Drop every image, then reproduce the data exactly as given.

> Supplied records:
=== Section Start ===
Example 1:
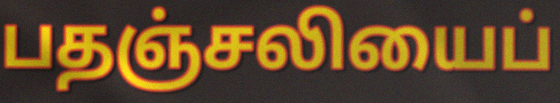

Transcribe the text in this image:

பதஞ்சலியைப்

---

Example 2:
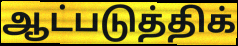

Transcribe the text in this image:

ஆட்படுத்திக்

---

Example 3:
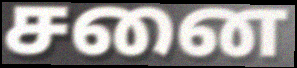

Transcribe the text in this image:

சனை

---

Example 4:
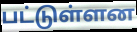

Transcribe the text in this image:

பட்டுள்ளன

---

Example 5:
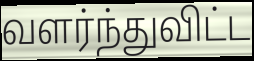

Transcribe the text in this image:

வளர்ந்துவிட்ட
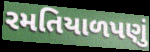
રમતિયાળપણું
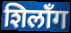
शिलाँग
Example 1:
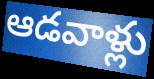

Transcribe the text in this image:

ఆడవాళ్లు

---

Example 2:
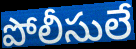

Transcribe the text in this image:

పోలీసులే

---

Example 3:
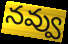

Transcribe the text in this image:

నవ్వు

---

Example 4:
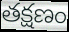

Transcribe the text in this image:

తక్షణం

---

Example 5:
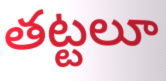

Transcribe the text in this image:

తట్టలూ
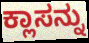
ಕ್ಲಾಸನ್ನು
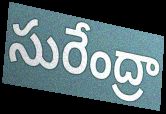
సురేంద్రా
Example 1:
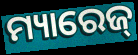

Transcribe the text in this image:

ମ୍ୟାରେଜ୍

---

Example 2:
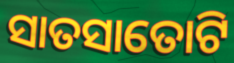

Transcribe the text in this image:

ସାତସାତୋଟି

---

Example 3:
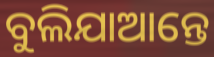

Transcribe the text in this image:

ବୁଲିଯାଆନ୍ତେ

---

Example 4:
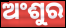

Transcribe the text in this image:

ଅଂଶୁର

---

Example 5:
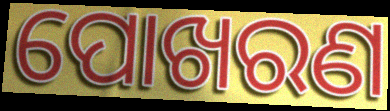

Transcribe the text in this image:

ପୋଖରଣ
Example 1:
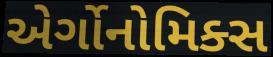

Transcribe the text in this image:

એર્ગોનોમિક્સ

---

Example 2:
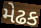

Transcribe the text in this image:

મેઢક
=== Section End ===
> Exercise response:
Example 1:

Transcribe the text in this image:

பதஞ்சலியைப்

---

Example 2:

Transcribe the text in this image:

ஆட்படுத்திக்

---

Example 3:

Transcribe the text in this image:

சனை

---

Example 4:

Transcribe the text in this image:

பட்டுள்ளன

---

Example 5:

Transcribe the text in this image:

வளர்ந்துவிட்ட
રમતિયાળપણું
शिलाँग
Example 1:

Transcribe the text in this image:

ఆడవాళ్లు

---

Example 2:

Transcribe the text in this image:

పోలీసులే

---

Example 3:

Transcribe the text in this image:

నవ్వు

---

Example 4:

Transcribe the text in this image:

తక్షణం

---

Example 5:

Transcribe the text in this image:

తట్టలూ
ಕ್ಲಾಸನ್ನು
సురేంద్రా
Example 1:

Transcribe the text in this image:

ମ୍ୟାରେଜ୍

---

Example 2:

Transcribe the text in this image:

ସାତସାତୋଟି

---

Example 3:

Transcribe the text in this image:

ବୁଲିଯାଆନ୍ତେ

---

Example 4:

Transcribe the text in this image:

ଅଂଶୁର

---

Example 5:

Transcribe the text in this image:

ପୋଖରଣ
Example 1:

Transcribe the text in this image:

એર્ગોનોમિક્સ

---

Example 2:

Transcribe the text in this image:

મેઢક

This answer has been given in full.